▶ [Фрагмент документа]:
Броховская терминология способна смутить. Но, по сути, только терминология. Писатель не зовет к мистическому иррационализму и не считает последний суверенным доменом поэтического. «Иррациональное» для него — не что иное, как еще не познанная (на данном историческом этапе, на данном мыслительном уровне) закономерность бытия. Он говорит об этом совершенно недвусмысленно «Сочинительство всегда было нетерпением познания, стремлением обгонять рациональное, прокладывать ему путь». Эти свойства художественного, по Броху, особенно весомы сегодня, перед лицом известной импотенции позитивистской философии: «То, к чему стремилась философия, — говорит он, — а именно выразить мир и через это выражение найти путь к этике и к иерархии ценностей, эта задача философии, очевидно, становится теперь миссией искусства, и в первую очередь искусства эпического…»
Эпическое искусство, которое Броху виделось и которое сам он пытался создавать, служило не только преодолению слабостей позитивистской философии. Оно преодолевало и многие тупики его собственной блуждающей, путаной мысли. Художник в нем поднимался над философом, шел дальше философа. Все это, однако, не следует понимать лишь в том смысле, что, дескать, реалист просто одерживал победы над человеком с ограниченным мировоззрением. Броховское мироощущение в целом сложно, диалектически участвовало в процессе художественных побед, влияло на него.
«Проблема искусства как такового, писал Брох, превратилась в проблему этическую». И потому, что нет у него никакой другой достойной цели, кроме объяснения и улучшения мира: и потому, что «если катастрофические времена вообще допускают существование художественного рядом с так называемыми „серьезными занятиями“, то лишь как времяпрепровождение, как отвлечение от нужды и страха, как самопроституирование…» Из первого «потому» вытекает социальная функция искусства, а из второго подход писателя к понятиям «искусства для искусства», «китча», халтуры.
«Искусство для искусства» результат новейшего распада ценностей. «Неудержимо, писал Брох, одна за другой все ценностные области объявляли о своей автономии: экономическая ценность превратилась в „дело есть дело“, художественная в искусство для искусства, промышленное развитие стало процессом „производства в себе“, который не имеет уже ничего общего с покрытием потребностей, государство обратилось в институцию ради институции. И каждая из таких эмансипировавшихся ценностных областей стремится к своей собственной бесконечности, ее целевая установка уже „ноуменальна“ и тем самым бессмысленна».

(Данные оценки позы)

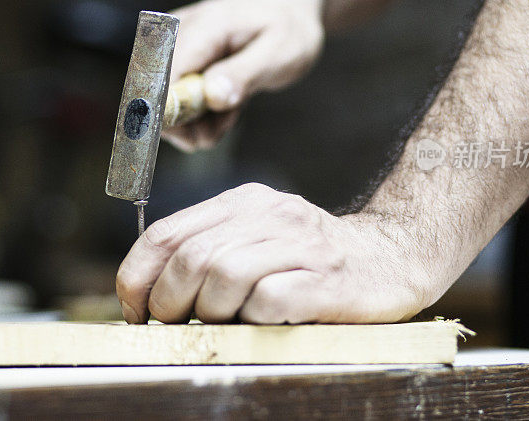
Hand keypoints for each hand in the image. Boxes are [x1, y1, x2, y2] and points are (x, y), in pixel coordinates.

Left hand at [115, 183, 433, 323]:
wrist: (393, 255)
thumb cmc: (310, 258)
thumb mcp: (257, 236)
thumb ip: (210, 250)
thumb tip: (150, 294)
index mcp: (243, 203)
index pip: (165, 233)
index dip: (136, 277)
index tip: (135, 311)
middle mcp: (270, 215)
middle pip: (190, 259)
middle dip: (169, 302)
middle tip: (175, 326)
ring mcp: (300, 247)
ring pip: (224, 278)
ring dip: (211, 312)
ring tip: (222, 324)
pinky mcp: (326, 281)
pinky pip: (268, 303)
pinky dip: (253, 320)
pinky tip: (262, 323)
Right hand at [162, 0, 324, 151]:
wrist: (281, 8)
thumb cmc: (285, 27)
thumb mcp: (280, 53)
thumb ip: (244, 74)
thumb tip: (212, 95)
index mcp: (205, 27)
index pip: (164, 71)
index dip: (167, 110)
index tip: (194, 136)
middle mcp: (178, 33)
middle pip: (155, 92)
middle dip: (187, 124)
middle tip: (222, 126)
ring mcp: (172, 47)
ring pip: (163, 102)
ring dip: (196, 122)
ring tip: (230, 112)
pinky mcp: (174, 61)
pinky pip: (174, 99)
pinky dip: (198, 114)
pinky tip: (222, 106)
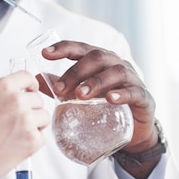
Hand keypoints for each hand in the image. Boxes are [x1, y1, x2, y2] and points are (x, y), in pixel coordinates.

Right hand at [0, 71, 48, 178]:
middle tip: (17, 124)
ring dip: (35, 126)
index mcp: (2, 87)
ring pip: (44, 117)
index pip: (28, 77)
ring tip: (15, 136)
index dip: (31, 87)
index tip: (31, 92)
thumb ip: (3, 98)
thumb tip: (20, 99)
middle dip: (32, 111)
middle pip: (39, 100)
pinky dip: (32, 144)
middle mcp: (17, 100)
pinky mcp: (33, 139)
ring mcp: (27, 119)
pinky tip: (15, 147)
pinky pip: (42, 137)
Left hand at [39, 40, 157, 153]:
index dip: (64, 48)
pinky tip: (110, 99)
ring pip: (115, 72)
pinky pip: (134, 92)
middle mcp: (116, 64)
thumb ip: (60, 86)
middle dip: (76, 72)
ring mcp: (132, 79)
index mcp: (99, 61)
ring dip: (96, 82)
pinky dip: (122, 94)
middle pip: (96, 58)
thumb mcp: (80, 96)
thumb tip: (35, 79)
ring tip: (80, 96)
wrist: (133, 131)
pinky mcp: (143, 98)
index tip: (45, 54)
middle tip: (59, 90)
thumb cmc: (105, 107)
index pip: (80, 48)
--
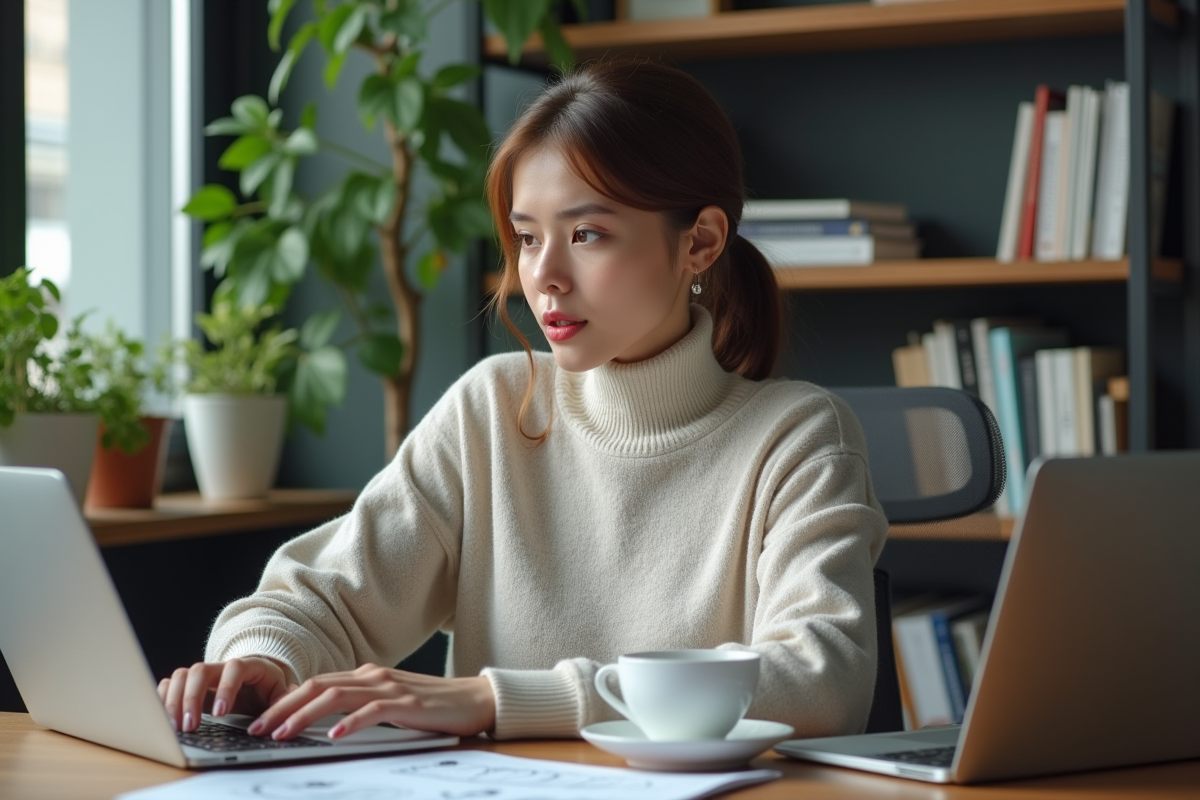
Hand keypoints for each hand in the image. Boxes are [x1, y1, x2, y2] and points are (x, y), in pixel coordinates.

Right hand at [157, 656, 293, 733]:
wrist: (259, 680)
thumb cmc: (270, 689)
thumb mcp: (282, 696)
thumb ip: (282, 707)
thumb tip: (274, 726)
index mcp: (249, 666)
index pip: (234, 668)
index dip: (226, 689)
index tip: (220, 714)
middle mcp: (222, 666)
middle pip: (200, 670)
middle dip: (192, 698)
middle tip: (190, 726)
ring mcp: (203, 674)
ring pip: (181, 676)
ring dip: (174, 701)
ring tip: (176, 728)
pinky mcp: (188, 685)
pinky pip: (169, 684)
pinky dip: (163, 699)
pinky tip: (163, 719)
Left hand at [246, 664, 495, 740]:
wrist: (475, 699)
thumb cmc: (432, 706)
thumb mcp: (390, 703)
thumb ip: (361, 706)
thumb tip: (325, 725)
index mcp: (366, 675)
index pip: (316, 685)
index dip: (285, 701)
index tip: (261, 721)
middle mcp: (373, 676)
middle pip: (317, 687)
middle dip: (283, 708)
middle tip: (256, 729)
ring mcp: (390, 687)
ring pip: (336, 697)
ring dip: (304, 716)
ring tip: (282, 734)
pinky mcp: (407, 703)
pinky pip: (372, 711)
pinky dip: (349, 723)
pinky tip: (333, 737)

▶ [Изучите материал]:
1. Чем, согласно отрывку о Брохе, является для писателя «иррациональное»?
2. Определите, соответствуют ли отрывку о Брохе следующие утверждения, и подтвердите каждый ответ точной цитатой из отрывка: (а) Брох зовет к мистическому иррационализму; (б) по Броху, задача философии становится миссией искусства, прежде всего эпического; (в) «искусство для искусства» названо результатом новейшего распада ценностей.
3. Продолжите отрывок о Брохе после его последнего предложения.
Записи — самостоятельный материал, отдельный от отрывка о Брохе.

▶ [Ответы по заданиям]:
1. Еще не познанной (на данном историческом этапе, на данном мыслительном уровне) закономерностью бытия.

2.
(а) Нет: «Писатель не зовет к мистическому иррационализму».
(б) Да: «эта задача философии, очевидно, становится теперь миссией искусства, и в первую очередь искусства эпического».
(в) Да: „«Искусство для искусства» результат новейшего распада ценностей“.

3.
Если «искусство для искусства» это чуть ли не до абсурда доведенный «формальный эстетизм», то «китч» явление низменного порядка. Оно у Броха ассоциируется и с проституированием искусства, и с погоней за славой, за популярностью. «Богиня красоты в искусстве, — пишет Брох, и есть богиня китча». Все и добро, и благо, и нравственность приносится здесь в жертву «красоте»; эта относительная, условная ценность возводится в абсолют, в единственное мерило.
Брох относил себя к реалистам. Правда, он давал реализму определение, допускавшее и иное толкование: «…Это не стиль, а выполнение рациональной потребности. И поскольку каждая эпоха мыслит по-своему рационально, иными словами, считает себя рациональной, всякое истинное искусство в конечном счете реалистично; оно выражает реальную картину своего времени специфическими средствами».
На Западе Броха нередко именуют «немецким Джойсом». Это стало уже почти традицией: написано множество работ о влиянии автора «Улисса» на автора «Лунатиков», «Вергилия». «Невиновных», о сходстве их подходов к действительности, о родственности приемов ее изображения. Работы эти не столько базируются на сличении художественных текстов, сколько на частоте упоминания имени Джойса в эссеистике Броха и особенно на том, что Брох написал книгу «Джеймс Джойс и современность» (1936). Джойсовский «Улисс» бесспорно представлялся Броху вещью первоочередною значения. Тем более существенно разобраться в том, чем был для него этот роман, что он в этом романе принимал, ценил и что отвергал.
«Улисс» — так пишет Брох «исполнен глубокого пессимизма», «глубокого отвращения по отношению к рациональному мышлению», он представляет собою «потрясение, полное тошноты перед культурой», «полное… трагического цинизма», с которым «Джойс отрицает собственное художественное свершение и вообще искусство»; «и все-таки это — потрясение, вынудившее его к охвату всеобщности». Во имя этого «охвата», этой тотальности взгляда, этой эпической мощи претворения эпохи Брох не то чтобы готов простить Джойсу все негативные стороны его романа он готов принять их как некую неизбежность. Столь важны для него всеобщность, цельность, эпичность.
Порожденные приверженностью платоновской идее, они образуют костяк, фундамент броховской теории современного романа, теории не только по-своему стройной, но и по-своему беспримерной. Ибо возникла и развилась она из ощущения новейшего западного духовного распада, как заслон против атомизации, против отчуждения, против утраты всех великих человеческих ценностей прошлою и с верой в реальность их возрождения.
Не суть важно, в какой мере джойсовская тотальность может быть отождествлена с броховским синтезом. Броху нужен был пример, действительно выдающийся пример упорного стремления к романному обобщению. И ему нужен был повод, чтобы поговорить о таком упорном стремлении, собственном своем стремлении. Ибо его книга о Джойсе, как то почти всегда бывает с литературно-критическими сочинениями крупных писателей, книга прежде всего о себе самом.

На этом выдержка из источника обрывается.